The ASRM Task Force is fully committed to reinstating routine patient care as soon as is possible
At this point, that time period is unclear, and could last months or longer. The speed at which the disease spreads is dependent on following hygiene recommendations, social distancing practices, and shelter in place guidance.
The ASRM Task Force recommends that clinical practices engaged in urgent reproductive care should always follow the rules set forward by their local government, which will vary from city, state, and region.
The ASRM Task Force strongly recommends the use of telehealth technologies to consult and meet with patients, wherever and whenever possible. This includes checking in on patients’ mental health, and discussing continuing treatment plans.
The ASRM Task Force wants reproductive care professionals and patients alike to realise that what is considered urgent and non-urgent care may change as the pandemic continues.
The ASRM Task Force continues to emphasise that the safety of patients and staff must remain at the forefront of all treatment plans.
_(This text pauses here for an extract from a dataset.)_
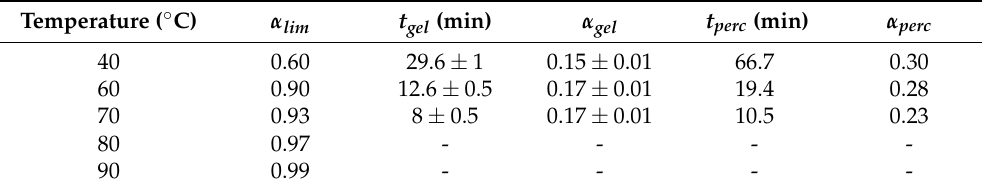
Table 2. Limiting conversion ( α lim ), percolation time ( t perc ) , and epoxy conversion at percolation ( α perc ) at different curing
Practitioners must enact appropriate safety measures that are in line with all CDC guidelines. These include, (but are not limited to) providing adequate minimal staffing, scheduling urgent in-clinic appointments at safe intervals throughout the day, allowing and equipping staff to work from home, and implementing mandatory health screenings for all patients before they enter the medical facility. All staff members must be provided with suitable PPE.
The ASRM Task Force continues to support the safe storage of gametes, embryos and other tissues over the course of the pandemic and beyond. The Society for Assisted Reproductive Technologies (SART) has released expert guidance on this topic, and they plan to release more detailed operational recommendations in the coming days.
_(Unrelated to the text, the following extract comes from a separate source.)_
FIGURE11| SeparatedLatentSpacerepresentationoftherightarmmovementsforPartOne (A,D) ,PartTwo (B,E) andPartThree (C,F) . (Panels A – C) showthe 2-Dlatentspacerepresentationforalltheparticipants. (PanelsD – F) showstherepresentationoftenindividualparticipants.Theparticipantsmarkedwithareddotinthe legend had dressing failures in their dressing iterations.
The ASRM Task Force continues to recommend that all reproductive medicine teams should be “prepared and proactive in providing emotional and psychological support to patients and staff.” The pandemic and infertility both cause anxiety, stress, panic, and depression, and the wellbeing of staff and patients alike should be prioritised.
The ASRM Task Force encourages all reproductive care professionals, clinics, and practices to contribute to the battle against the COVID-19 pandemic. For some practices, this could include donating PPE, loaning ventilators, and volunteering to serve in hospitals and clinics where they are needed the most.
The ASRM Task Force recognises the “personal sacrifices and requesting sacrifices of a significant proportion of their patients, staff and colleagues. We must stand united in the principles of these recommendations, regardless of our own personal backgrounds and priorities, so that all ASRM members can get back to taking care of our patients as soon as possible.”
They have compiled these recommendations based on principles of public health, and want to assure the public that they are in line with those put forth by the U.S. Centers for Disease Control and Prevention (CDC).
ASRM plan to review and update their policies on at least a fortnightly basis.
We will continue to report on the ASRM briefings along with ESHRE and HFEA.
The world has been sent into an absolute turmoil because of this awful virus and whether it’s patients, future patients, governing bodies such as ASRM, ESHRE, HFEA or clinic consultants, nurses, embryologists, counsellors . . . in fact, everyone involved in the miraculous process of IVF . . . we all remain completely devastated at the ‘pause’ button being pushed right now. We are all in this together, and can’t wait for this terrible pandemic to subside.
Our thoughts are with all those who are struggling with Covid-19 symptoms and our hearts go out to all those that have lost loved ones.